Partial evaluation on demand where possible


#1

In the next weeks/months I’ll explain four features I’d like in Rust (and I think no one of them is a breaking change). In this post I present a feature that’s not very important, I don’t know if it can be added to a quite impure language as Rust, and I don’t know if it’s a good idea to have in Rust, but it looks nice in theory.

In the Idris language if one function argument is annotated with [static] (or more than one), and you call that function using a compile-time constant for that argument, the Idris compiler creates a partially evaluated (specialised) version of that function for that call point:

That Idris feature is quite powerful, as shown at the bottom of that page it can even specialize away a little interpreter:

data Expr : Vect n Ty -> Ty -> Type where
     Var : HasType i gamma t -> Expr gamma t
     Val : (x : Int) -> Expr gamma TyInt
     Lam : Expr (a :: gamma) t -> Expr gamma (TyFun a t)
     App : Lazy (Expr gamma (TyFun a t)) -> Expr gamma a -> Expr gamma t
     Op  : (interpTy a -> interpTy b -> interpTy c) -> Expr gamma a -> Expr gamma
           Expr gamma c
     If  : Expr gamma TyBool -> Expr gamma a -> Expr gamma a -> Expr gamma a

dsl expr
    lambda = Lam
    variable = Var
    index_first = stop
    index_next = pop

eMult : Expr gamma (TyFun TyInt (TyFun TyInt TyInt))
eMult = expr (\x, y => Op (*) x y)

eFac : Expr gamma (TyFun TyInt TyInt)
eFac = expr (\x => If (Op (==) x (Val 0))
            (Val 1)
            (App (App eMult (App eFac (Op (-) x (Val 1)))) x))

interp : (env : Env gamma) -> [static] (e : Expr gamma t) -> interpTy t

This means that if we write an Idris program to calculate a factorial by calling interp on eFac, the resulting definition will be specialised, partially evaluating away the interpreter:<

runFac : Int -> Int
runFac x = interp [] eFac x

You can also disable this Idris feature:

Partial evaluation is switched on by default.
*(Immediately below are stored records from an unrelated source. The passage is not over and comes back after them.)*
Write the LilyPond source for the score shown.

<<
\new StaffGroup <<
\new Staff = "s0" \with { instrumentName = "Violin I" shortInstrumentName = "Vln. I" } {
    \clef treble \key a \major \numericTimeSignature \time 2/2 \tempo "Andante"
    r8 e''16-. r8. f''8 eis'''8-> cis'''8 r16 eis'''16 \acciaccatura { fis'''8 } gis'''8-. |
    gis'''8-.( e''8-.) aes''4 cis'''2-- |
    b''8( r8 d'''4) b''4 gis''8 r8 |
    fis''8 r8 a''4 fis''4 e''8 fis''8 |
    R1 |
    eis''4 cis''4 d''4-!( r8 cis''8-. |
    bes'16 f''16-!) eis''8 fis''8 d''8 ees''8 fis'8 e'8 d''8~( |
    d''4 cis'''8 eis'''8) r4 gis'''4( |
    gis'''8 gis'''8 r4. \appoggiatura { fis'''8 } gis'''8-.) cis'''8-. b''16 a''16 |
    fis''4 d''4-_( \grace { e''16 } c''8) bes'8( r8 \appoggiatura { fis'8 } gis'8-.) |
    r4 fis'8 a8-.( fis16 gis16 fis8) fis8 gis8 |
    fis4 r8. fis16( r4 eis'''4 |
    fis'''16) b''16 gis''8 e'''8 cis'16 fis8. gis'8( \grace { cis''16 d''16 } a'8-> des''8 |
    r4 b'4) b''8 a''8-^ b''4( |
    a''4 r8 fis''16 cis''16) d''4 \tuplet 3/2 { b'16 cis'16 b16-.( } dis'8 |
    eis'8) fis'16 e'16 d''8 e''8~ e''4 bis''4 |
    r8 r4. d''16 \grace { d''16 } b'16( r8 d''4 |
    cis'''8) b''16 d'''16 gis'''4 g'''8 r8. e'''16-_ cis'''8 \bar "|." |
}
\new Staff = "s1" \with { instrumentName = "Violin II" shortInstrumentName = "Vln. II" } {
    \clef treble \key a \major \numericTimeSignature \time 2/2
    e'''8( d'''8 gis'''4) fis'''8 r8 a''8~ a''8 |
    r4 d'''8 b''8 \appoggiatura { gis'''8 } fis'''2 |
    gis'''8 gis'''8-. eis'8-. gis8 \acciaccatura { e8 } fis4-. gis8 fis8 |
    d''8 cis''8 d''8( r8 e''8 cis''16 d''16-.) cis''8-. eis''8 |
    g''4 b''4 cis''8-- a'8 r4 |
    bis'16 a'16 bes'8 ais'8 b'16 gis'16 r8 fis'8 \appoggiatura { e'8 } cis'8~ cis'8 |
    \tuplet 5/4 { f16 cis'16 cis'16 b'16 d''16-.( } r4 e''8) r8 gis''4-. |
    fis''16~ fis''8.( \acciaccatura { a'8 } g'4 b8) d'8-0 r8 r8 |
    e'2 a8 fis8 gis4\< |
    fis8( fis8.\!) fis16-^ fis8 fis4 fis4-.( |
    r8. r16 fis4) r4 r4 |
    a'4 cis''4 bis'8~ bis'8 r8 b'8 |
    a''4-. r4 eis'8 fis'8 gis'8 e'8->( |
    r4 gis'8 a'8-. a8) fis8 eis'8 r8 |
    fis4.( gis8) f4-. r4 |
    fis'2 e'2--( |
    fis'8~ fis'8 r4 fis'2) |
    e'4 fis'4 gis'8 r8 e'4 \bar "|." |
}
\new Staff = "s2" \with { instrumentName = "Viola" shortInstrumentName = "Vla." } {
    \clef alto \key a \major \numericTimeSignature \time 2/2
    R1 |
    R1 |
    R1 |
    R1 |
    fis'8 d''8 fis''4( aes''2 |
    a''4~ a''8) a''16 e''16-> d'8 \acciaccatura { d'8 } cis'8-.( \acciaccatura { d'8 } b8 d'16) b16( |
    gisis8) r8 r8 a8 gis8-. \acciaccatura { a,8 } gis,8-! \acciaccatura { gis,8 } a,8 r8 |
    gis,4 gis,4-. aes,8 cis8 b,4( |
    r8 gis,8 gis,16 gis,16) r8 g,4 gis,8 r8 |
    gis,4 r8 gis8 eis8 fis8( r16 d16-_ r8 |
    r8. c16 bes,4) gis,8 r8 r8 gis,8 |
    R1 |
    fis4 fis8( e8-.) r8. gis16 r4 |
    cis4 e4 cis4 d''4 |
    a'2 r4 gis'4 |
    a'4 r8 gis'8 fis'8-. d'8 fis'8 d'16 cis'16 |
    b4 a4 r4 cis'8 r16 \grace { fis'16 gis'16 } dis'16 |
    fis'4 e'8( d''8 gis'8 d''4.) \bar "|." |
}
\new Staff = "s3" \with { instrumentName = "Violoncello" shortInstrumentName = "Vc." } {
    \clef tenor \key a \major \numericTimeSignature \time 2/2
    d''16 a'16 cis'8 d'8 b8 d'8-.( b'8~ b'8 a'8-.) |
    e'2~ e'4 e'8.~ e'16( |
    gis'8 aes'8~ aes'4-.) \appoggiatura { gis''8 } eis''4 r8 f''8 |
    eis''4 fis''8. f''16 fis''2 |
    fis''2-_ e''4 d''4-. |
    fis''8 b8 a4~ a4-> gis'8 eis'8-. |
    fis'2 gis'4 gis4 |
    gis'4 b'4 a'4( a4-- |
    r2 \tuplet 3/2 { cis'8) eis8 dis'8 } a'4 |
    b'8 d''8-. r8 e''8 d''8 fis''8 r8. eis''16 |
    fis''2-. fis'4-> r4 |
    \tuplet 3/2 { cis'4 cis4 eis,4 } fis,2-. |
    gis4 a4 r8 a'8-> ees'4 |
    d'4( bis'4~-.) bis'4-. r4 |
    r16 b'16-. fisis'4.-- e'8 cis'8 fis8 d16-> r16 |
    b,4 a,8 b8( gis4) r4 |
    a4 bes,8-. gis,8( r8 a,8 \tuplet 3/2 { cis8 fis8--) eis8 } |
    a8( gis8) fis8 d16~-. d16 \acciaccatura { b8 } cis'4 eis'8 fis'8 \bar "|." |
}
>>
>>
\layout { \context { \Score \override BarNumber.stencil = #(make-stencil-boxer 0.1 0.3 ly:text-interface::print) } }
It can be disabled with the --no-partial-eval flag.

A similar feature in Rust could use some annotation at the call site to disable the partial evaluation, to avoid too much specialization bloat in the binary and compilation times where you don’t need a specialized version of the function you are calling with a constant value.
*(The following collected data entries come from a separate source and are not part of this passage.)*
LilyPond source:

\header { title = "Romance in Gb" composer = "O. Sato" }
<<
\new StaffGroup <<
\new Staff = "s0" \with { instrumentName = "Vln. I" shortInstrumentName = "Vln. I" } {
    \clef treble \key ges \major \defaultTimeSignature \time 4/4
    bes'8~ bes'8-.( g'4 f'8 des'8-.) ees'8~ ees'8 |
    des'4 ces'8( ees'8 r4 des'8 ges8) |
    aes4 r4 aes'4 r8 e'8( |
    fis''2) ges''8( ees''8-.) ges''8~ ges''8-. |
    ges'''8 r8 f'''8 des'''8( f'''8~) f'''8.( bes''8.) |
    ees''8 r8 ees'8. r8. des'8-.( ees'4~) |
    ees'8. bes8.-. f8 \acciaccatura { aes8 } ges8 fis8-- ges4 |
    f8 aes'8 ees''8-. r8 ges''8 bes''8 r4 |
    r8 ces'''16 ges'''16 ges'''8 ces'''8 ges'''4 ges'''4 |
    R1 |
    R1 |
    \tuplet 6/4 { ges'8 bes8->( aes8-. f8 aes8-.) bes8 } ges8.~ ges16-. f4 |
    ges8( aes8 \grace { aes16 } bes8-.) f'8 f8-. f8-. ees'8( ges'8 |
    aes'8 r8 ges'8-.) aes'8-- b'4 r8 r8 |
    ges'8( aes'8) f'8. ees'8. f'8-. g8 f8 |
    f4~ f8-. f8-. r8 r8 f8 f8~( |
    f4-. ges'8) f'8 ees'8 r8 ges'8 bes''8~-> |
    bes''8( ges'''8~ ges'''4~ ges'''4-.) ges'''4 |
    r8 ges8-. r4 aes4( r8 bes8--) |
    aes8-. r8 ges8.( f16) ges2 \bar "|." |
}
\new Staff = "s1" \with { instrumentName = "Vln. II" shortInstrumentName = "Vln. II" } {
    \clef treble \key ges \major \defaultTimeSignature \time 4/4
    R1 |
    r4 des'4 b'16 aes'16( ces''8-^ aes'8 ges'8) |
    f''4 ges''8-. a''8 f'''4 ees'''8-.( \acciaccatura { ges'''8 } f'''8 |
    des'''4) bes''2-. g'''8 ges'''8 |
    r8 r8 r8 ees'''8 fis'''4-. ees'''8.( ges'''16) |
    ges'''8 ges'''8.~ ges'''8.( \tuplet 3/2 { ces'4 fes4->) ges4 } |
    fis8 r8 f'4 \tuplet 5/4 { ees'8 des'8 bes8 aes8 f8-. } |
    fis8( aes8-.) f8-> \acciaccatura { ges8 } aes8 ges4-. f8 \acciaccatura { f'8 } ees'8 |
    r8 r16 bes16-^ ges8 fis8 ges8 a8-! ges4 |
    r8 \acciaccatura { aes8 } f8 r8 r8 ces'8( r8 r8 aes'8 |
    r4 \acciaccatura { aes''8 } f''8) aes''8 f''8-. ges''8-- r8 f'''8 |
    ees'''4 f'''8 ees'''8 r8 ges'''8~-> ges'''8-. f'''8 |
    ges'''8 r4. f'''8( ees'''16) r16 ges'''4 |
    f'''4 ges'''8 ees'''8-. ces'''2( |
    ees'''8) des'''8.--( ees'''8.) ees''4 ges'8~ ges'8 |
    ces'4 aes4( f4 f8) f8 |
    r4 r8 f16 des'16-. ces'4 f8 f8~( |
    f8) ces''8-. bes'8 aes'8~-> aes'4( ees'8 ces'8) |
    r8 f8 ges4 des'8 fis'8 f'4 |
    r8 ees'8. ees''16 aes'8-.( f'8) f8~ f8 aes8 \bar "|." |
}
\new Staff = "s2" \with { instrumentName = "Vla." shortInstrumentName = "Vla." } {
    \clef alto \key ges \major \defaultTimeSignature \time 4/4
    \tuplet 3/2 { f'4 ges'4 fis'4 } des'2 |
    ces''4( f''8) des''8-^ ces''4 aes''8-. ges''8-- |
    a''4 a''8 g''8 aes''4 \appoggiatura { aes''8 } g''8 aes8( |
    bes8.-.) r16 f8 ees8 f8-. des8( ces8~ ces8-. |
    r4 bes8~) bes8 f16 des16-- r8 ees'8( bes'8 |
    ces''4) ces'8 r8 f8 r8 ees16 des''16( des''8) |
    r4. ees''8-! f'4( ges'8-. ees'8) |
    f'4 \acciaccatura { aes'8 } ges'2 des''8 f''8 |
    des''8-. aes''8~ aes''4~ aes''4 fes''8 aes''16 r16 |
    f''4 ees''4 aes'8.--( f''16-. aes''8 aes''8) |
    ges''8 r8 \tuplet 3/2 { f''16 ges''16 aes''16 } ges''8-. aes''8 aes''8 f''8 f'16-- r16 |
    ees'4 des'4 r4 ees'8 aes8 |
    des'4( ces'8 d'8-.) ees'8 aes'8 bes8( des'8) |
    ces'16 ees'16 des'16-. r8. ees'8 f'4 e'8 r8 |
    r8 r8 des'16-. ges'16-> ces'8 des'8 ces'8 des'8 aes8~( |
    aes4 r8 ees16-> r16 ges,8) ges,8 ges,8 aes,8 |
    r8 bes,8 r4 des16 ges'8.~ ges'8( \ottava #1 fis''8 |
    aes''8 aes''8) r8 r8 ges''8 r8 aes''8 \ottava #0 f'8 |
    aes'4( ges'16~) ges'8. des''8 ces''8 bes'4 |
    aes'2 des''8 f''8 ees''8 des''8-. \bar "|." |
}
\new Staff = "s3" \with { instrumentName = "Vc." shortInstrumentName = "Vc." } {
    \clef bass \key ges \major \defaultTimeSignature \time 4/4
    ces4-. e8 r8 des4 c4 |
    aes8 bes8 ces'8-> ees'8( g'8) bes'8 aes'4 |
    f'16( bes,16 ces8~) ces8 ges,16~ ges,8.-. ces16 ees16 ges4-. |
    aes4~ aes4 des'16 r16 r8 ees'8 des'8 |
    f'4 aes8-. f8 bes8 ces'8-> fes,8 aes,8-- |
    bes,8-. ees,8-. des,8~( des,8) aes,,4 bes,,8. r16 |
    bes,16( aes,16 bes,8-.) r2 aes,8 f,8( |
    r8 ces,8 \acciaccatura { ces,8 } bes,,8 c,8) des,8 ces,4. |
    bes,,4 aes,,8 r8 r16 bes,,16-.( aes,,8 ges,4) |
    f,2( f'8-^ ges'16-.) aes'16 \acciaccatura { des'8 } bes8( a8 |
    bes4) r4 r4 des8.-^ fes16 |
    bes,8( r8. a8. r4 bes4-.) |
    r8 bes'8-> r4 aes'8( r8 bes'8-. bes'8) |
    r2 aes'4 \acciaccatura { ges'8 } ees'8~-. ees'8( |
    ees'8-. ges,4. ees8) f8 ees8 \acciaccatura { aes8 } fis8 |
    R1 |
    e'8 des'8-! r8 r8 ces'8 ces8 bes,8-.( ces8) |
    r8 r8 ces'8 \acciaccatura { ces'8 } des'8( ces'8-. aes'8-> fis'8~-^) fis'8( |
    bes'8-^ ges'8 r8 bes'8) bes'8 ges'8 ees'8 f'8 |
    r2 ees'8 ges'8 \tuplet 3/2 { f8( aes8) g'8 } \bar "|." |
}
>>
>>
The D language doesn’t have partial evaluation. At best you pass the compile-time known value as template argument (note this code needs to use a static if to avoid recursive instantiation of the template):

ulong myPow(uint n)(in ulong k) {
    static if (n == 0)
        return 1;
    else
        return k * myPow!(n - 1)(k);
}

void main() {
    import std.stdio;
    myPow!3(5).writeln;
}

In D you can also use the n argument with a “static foreach” loop to avoid recursion:

import std.stdio, std.meta;

template staticIota(uint stop) {
    static if (stop <= 0)
        alias staticIota = AliasSeq!();
    else
        alias staticIota = AliasSeq!(staticIota!(stop - 1), stop - 1);
}

ulong myPow(uint n)(in ulong k) {
    ulong result = 1;
    /*static*/ foreach (immutable _; staticIota!n)
        result *= k;
    return result;
}

void main() {
    myPow!3(5).writeln;
}

With that Idris feature in Rust you should be able to write something like:

fn my_pow(k: u64, static n: u32) -> u64 {
    if n == 0 {
        1u64
    else {
        k * my_pow(k, n - 1)
    }
}

As in Idris, such my_pow should be usable both when n is a compile-time computable value and when n is a value known at run-time only.

(If Rust gains D-style CTFE then things get a bit more complex because it’s less easy to define what a compile-time computable value is. In practice I think Rust CTFE will be more explicit, so this problem will be absent).


#2

It might be worth pointing out that LLVM already does this to some degree. Even with #[inline(never)], it will sometimes specialise functions to remove particular arguments entirely.

More generally, humans are really bad at making optimisation decisions; this seems like something the optimiser should be handling… which it already is.


#3

Right, but if in Rust you want something like the example I’ve shown (specialize away a little interpreter with partial compilation on demand), or you want more control on the optimizations done on your code, or you want more control across different compiler back-ends, then an argument annotation could be useful.

More generally, humans are really bad at making optimisation decisions;

I think a partial compilation annotation could be good if you know the semantics of your function is special enough for that need. The compiler knows less than the programmer about the semantics of the function.

After years of resistance against the idea, recently they have added a forced inline even in D (I think the compilation gives an error if the requested inlining isn’t possible).